* **Brief**
Copy out every line of the material that follows word for word, leaving out the pictures.

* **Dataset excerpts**

━━━━

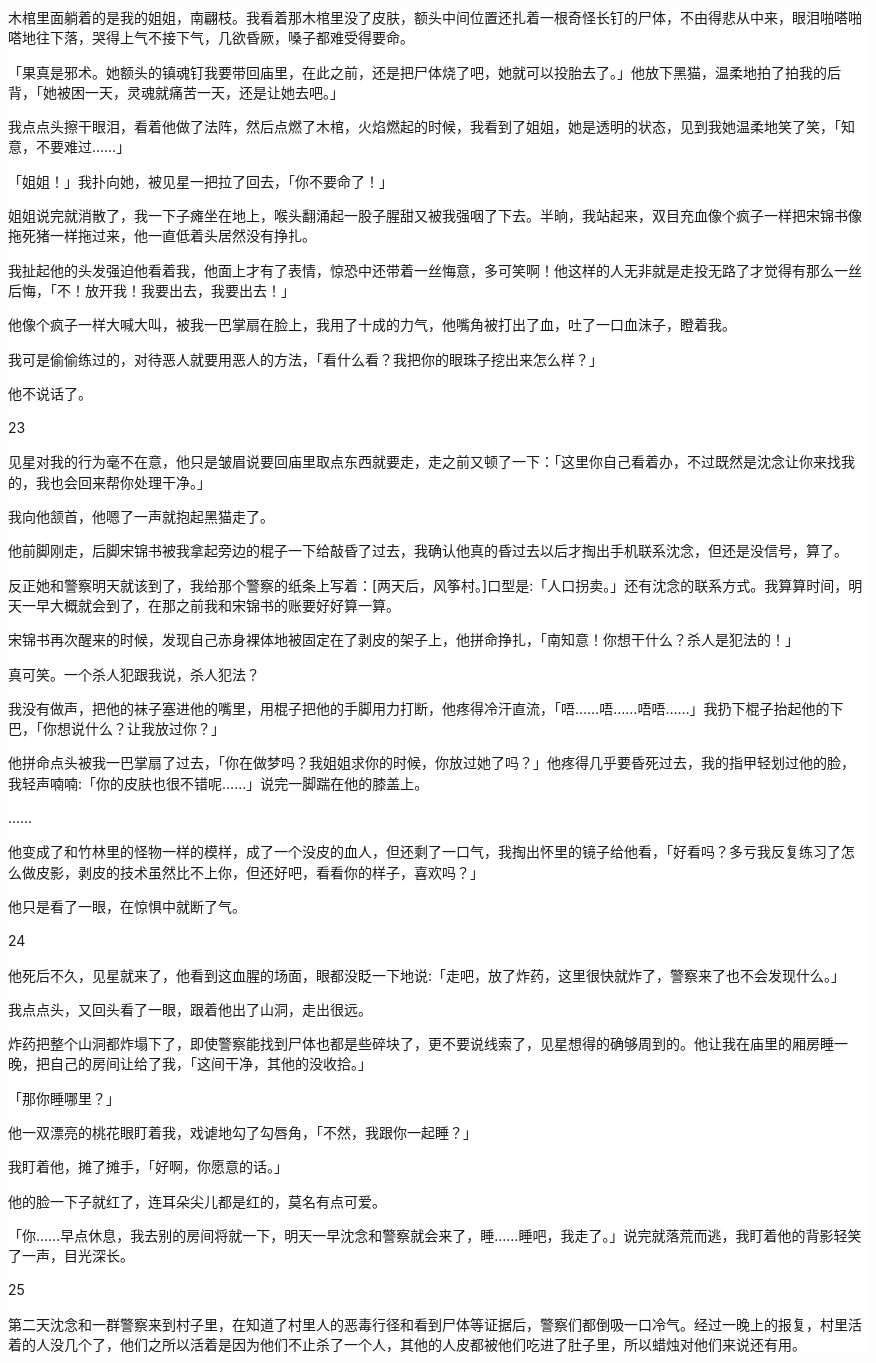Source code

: 木棺里面躺着的是我的姐姐，南翩枝。我看着那木棺里没了皮肤，额头中间位置还扎着一根奇怪长钉的尸体，不由得悲从中来，眼泪啪嗒啪嗒地往下落，哭得上气不接下气，几欲昏厥，嗓子都难受得要命。

「果真是邪术。她额头的镇魂钉我要带回庙里，在此之前，还是把尸体烧了吧，她就可以投胎去了。」他放下黑猫，温柔地拍了拍我的后背，「她被困一天，灵魂就痛苦一天，还是让她去吧。」

我点点头擦干眼泪，看着他做了法阵，然后点燃了木棺，火焰燃起的时候，我看到了姐姐，她是透明的状态，见到我她温柔地笑了笑，「知意，不要难过……」

「姐姐！」我扑向她，被见星一把拉了回去，「你不要命了！」

姐姐说完就消散了，我一下子瘫坐在地上，喉头翻涌起一股子腥甜又被我强咽了下去。半晌，我站起来，双目充血像个疯子一样把宋锦书像拖死猪一样拖过来，他一直低着头居然没有挣扎。

我扯起他的头发强迫他看着我，他面上才有了表情，惊恐中还带着一丝悔意，多可笑啊！他这样的人无非就是走投无路了才觉得有那么一丝后悔，「不！放开我！我要出去，我要出去！」

他像个疯子一样大喊大叫，被我一巴掌扇在脸上，我用了十成的力气，他嘴角被打出了血，吐了一口血沫子，瞪着我。

我可是偷偷练过的，对待恶人就要用恶人的方法，「看什么看？我把你的眼珠子挖出来怎么样？」

他不说话了。

23

见星对我的行为毫不在意，他只是皱眉说要回庙里取点东西就要走，走之前又顿了一下：「这里你自己看着办，不过既然是沈念让你来找我的，我也会回来帮你处理干净。」

我向他颔首，他嗯了一声就抱起黑猫走了。

他前脚刚走，后脚宋锦书被我拿起旁边的棍子一下给敲昏了过去，我确认他真的昏过去以后才掏出手机联系沈念，但还是没信号，算了。

反正她和警察明天就该到了，我给那个警察的纸条上写着：\[两天后，风筝村。\]口型是:「人口拐卖。」还有沈念的联系方式。我算算时间，明天一早大概就会到了，在那之前我和宋锦书的账要好好算一算。

宋锦书再次醒来的时候，发现自己赤身裸体地被固定在了剥皮的架子上，他拼命挣扎，「南知意！你想干什么？杀人是犯法的！」

真可笑。一个杀人犯跟我说，杀人犯法？

我没有做声，把他的袜子塞进他的嘴里，用棍子把他的手脚用力打断，他疼得冷汗直流，「唔……唔……唔唔……」我扔下棍子抬起他的下巴，「你想说什么？让我放过你？」

他拼命点头被我一巴掌扇了过去，「你在做梦吗？我姐姐求你的时候，你放过她了吗？」他疼得几乎要昏死过去，我的指甲轻划过他的脸，我轻声喃喃:「你的皮肤也很不错呢……」说完一脚踹在他的膝盖上。

……

他变成了和竹林里的怪物一样的模样，成了一个没皮的血人，但还剩了一口气，我掏出怀里的镜子给他看，「好看吗？多亏我反复练习了怎么做皮影，剥皮的技术虽然比不上你，但还好吧，看看你的样子，喜欢吗？」

他只是看了一眼，在惊惧中就断了气。

24

他死后不久，见星就来了，他看到这血腥的场面，眼都没眨一下地说:「走吧，放了炸药，这里很快就炸了，警察来了也不会发现什么。」

我点点头，又回头看了一眼，跟着他出了山洞，走出很远。

炸药把整个山洞都炸塌下了，即使警察能找到尸体也都是些碎块了，更不要说线索了，见星想得的确够周到的。他让我在庙里的厢房睡一晚，把自己的房间让给了我，「这间干净，其他的没收拾。」

「那你睡哪里？」

他一双漂亮的桃花眼盯着我，戏谑地勾了勾唇角，「不然，我跟你一起睡？」

我盯着他，摊了摊手，「好啊，你愿意的话。」

他的脸一下子就红了，连耳朵尖儿都是红的，莫名有点可爱。

「你……早点休息，我去别的房间将就一下，明天一早沈念和警察就会来了，睡……睡吧，我走了。」说完就落荒而逃，我盯着他的背影轻笑了一声，目光深长。

25

第二天沈念和一群警察来到村子里，在知道了村里人的恶毒行径和看到尸体等证据后，警察们都倒吸一口冷气。经过一晚上的报复，村里活着的人没几个了，他们之所以活着是因为他们不止杀了一个人，其他的人皮都被他们吃进了肚子里，所以蜡烛对他们来说还有用。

━━━━

* **Exercise solution**
Source code

: 木棺里面躺着的是我的姐姐，南翩枝。我看着那木棺里没了皮肤，额头中间位置还扎着一根奇怪长钉的尸体，不由得悲从中来，眼泪啪嗒啪嗒地往下落，哭得上气不接下气，几欲昏厥，嗓子都难受得要命。

「果真是邪术。她额头的镇魂钉我要带回庙里，在此之前，还是把尸体烧了吧，她就可以投胎去了。」他放下黑猫，温柔地拍了拍我的后背，「她被困一天，灵魂就痛苦一天，还是让她去吧。」

我点点头擦干眼泪，看着他做了法阵，然后点燃了木棺，火焰燃起的时候，我看到了姐姐，她是透明的状态，见到我她温柔地笑了笑，「知意，不要难过……」

「姐姐！」我扑向她，被见星一把拉了回去，「你不要命了！」

姐姐说完就消散了，我一下子瘫坐在地上，喉头翻涌起一股子腥甜又被我强咽了下去。半晌，我站起来，双目充血像个疯子一样把宋锦书像拖死猪一样拖过来，他一直低着头居然没有挣扎。

我扯起他的头发强迫他看着我，他面上才有了表情，惊恐中还带着一丝悔意，多可笑啊！他这样的人无非就是走投无路了才觉得有那么一丝后悔，「不！放开我！我要出去，我要出去！」

他像个疯子一样大喊大叫，被我一巴掌扇在脸上，我用了十成的力气，他嘴角被打出了血，吐了一口血沫子，瞪着我。

我可是偷偷练过的，对待恶人就要用恶人的方法，「看什么看？我把你的眼珠子挖出来怎么样？」

他不说话了。

23

见星对我的行为毫不在意，他只是皱眉说要回庙里取点东西就要走，走之前又顿了一下：「这里你自己看着办，不过既然是沈念让你来找我的，我也会回来帮你处理干净。」

我向他颔首，他嗯了一声就抱起黑猫走了。

他前脚刚走，后脚宋锦书被我拿起旁边的棍子一下给敲昏了过去，我确认他真的昏过去以后才掏出手机联系沈念，但还是没信号，算了。

反正她和警察明天就该到了，我给那个警察的纸条上写着：\[两天后，风筝村。\]口型是:「人口拐卖。」还有沈念的联系方式。我算算时间，明天一早大概就会到了，在那之前我和宋锦书的账要好好算一算。

宋锦书再次醒来的时候，发现自己赤身裸体地被固定在了剥皮的架子上，他拼命挣扎，「南知意！你想干什么？杀人是犯法的！」

真可笑。一个杀人犯跟我说，杀人犯法？

我没有做声，把他的袜子塞进他的嘴里，用棍子把他的手脚用力打断，他疼得冷汗直流，「唔……唔……唔唔……」我扔下棍子抬起他的下巴，「你想说什么？让我放过你？」

他拼命点头被我一巴掌扇了过去，「你在做梦吗？我姐姐求你的时候，你放过她了吗？」他疼得几乎要昏死过去，我的指甲轻划过他的脸，我轻声喃喃:「你的皮肤也很不错呢……」说完一脚踹在他的膝盖上。

……

他变成了和竹林里的怪物一样的模样，成了一个没皮的血人，但还剩了一口气，我掏出怀里的镜子给他看，「好看吗？多亏我反复练习了怎么做皮影，剥皮的技术虽然比不上你，但还好吧，看看你的样子，喜欢吗？」

他只是看了一眼，在惊惧中就断了气。

24

他死后不久，见星就来了，他看到这血腥的场面，眼都没眨一下地说:「走吧，放了炸药，这里很快就炸了，警察来了也不会发现什么。」

我点点头，又回头看了一眼，跟着他出了山洞，走出很远。

炸药把整个山洞都炸塌下了，即使警察能找到尸体也都是些碎块了，更不要说线索了，见星想得的确够周到的。他让我在庙里的厢房睡一晚，把自己的房间让给了我，「这间干净，其他的没收拾。」

「那你睡哪里？」

他一双漂亮的桃花眼盯着我，戏谑地勾了勾唇角，「不然，我跟你一起睡？」

我盯着他，摊了摊手，「好啊，你愿意的话。」

他的脸一下子就红了，连耳朵尖儿都是红的，莫名有点可爱。

「你……早点休息，我去别的房间将就一下，明天一早沈念和警察就会来了，睡……睡吧，我走了。」说完就落荒而逃，我盯着他的背影轻笑了一声，目光深长。

25

第二天沈念和一群警察来到村子里，在知道了村里人的恶毒行径和看到尸体等证据后，警察们都倒吸一口冷气。经过一晚上的报复，村里活着的人没几个了，他们之所以活着是因为他们不止杀了一个人，其他的人皮都被他们吃进了肚子里，所以蜡烛对他们来说还有用。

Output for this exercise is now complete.